##### Material supplied

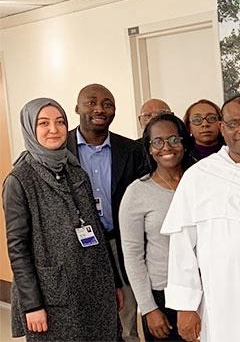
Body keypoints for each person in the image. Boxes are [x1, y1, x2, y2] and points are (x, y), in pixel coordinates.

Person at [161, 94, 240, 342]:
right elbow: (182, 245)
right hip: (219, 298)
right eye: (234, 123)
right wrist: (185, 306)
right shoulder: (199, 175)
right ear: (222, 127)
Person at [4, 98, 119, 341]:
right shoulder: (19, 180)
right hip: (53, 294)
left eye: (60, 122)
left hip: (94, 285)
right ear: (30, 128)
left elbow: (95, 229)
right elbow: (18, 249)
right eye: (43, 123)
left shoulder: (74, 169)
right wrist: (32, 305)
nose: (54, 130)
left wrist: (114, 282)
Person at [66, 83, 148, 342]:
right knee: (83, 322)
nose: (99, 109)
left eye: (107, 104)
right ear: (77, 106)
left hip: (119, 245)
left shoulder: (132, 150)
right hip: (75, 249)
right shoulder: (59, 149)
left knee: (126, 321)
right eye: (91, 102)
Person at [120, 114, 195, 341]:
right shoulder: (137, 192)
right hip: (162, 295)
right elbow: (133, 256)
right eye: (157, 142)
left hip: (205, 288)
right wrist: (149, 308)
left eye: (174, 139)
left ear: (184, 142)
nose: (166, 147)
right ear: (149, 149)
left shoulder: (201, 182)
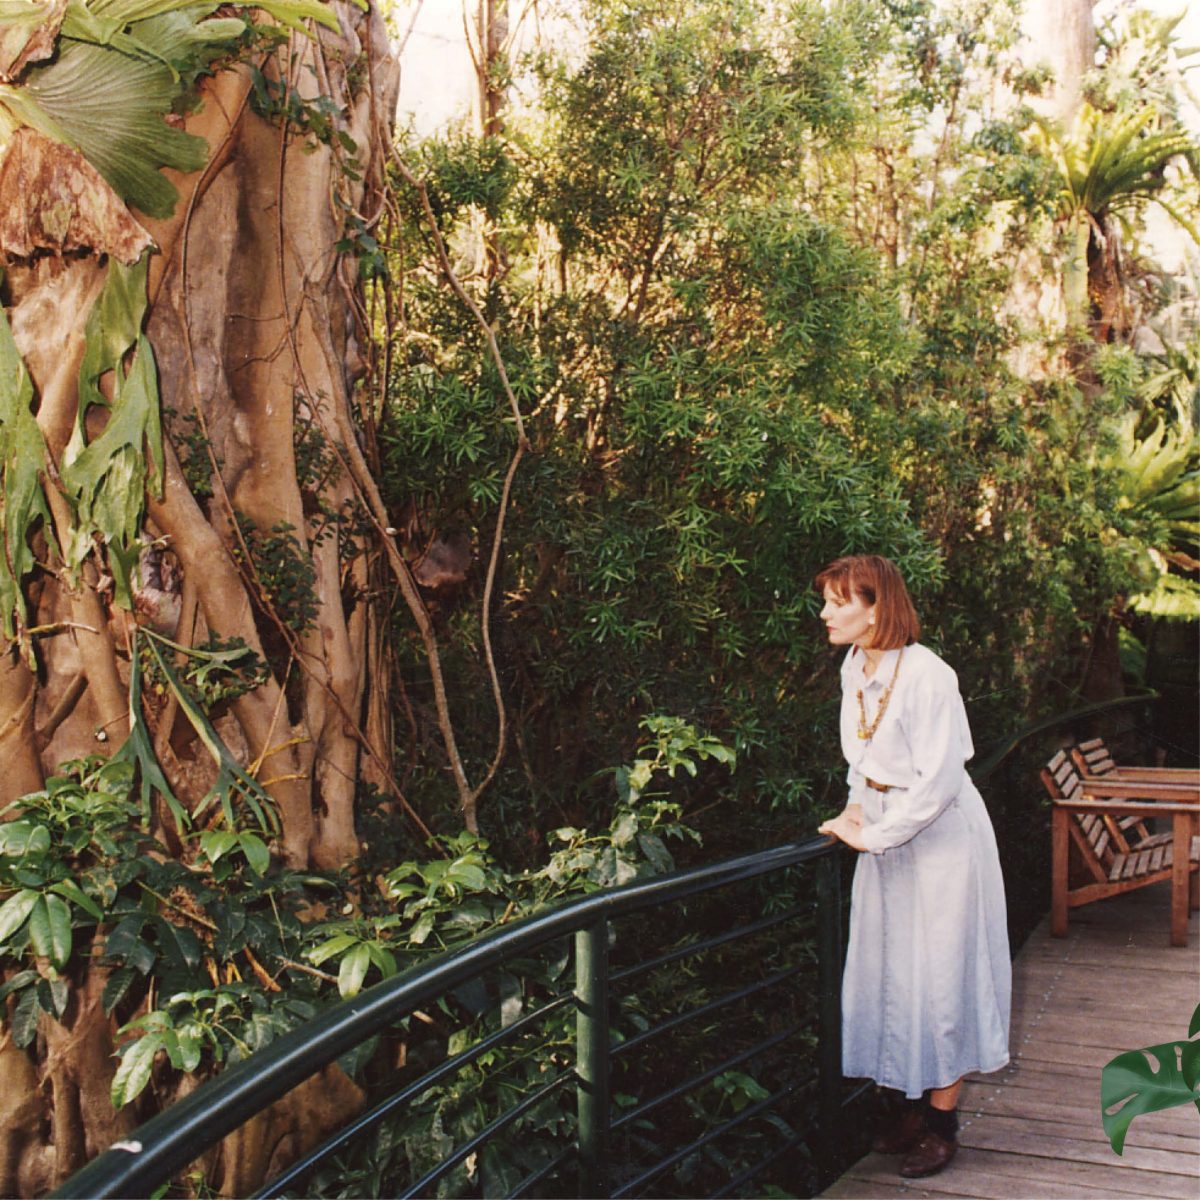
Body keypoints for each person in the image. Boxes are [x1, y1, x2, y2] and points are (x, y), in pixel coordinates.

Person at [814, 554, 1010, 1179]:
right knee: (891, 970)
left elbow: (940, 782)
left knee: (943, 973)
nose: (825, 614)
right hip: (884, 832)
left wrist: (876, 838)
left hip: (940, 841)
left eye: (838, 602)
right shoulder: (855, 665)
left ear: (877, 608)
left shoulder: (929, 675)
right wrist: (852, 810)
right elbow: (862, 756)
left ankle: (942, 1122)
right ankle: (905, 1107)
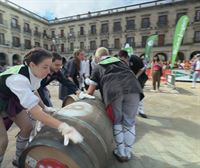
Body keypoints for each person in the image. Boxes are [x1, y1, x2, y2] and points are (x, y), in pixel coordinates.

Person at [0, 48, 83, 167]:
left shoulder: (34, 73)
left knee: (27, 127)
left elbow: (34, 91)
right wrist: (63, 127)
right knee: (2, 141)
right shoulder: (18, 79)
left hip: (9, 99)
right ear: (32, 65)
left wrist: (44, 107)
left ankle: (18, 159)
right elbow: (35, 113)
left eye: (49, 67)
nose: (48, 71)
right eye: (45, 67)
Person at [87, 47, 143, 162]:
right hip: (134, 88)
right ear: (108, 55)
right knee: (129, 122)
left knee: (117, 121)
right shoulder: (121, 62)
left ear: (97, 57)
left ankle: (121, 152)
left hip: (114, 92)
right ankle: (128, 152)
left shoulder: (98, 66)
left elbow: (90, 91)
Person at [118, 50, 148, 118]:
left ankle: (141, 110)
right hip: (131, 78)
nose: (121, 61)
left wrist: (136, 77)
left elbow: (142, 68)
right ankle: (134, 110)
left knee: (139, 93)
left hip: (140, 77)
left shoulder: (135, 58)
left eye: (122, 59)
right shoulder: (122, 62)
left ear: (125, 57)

##########

## Exercise brief
Please copy, exactly and with nothing else, the lines above beginning at the line that has "right hip: (53, 294)" and ending with the line that has "right elbow: (133, 256)".

## Solution to the problem
right hip: (53, 294)
left eye: (60, 122)
left hip: (94, 285)
right ear: (30, 128)
left elbow: (95, 229)
right elbow: (18, 249)
right eye: (43, 123)
left shoulder: (74, 169)
right wrist: (32, 305)
nose: (54, 130)
left wrist: (114, 282)
Person at [66, 83, 148, 342]:
right knee: (83, 322)
nose: (99, 109)
left eye: (107, 104)
right ear: (77, 106)
left hip: (119, 245)
left shoulder: (132, 150)
right hip: (75, 249)
right shoulder: (59, 149)
left knee: (126, 321)
right eye: (91, 102)
Person at [120, 114, 195, 341]:
right shoulder: (137, 192)
right hip: (162, 295)
right elbow: (133, 256)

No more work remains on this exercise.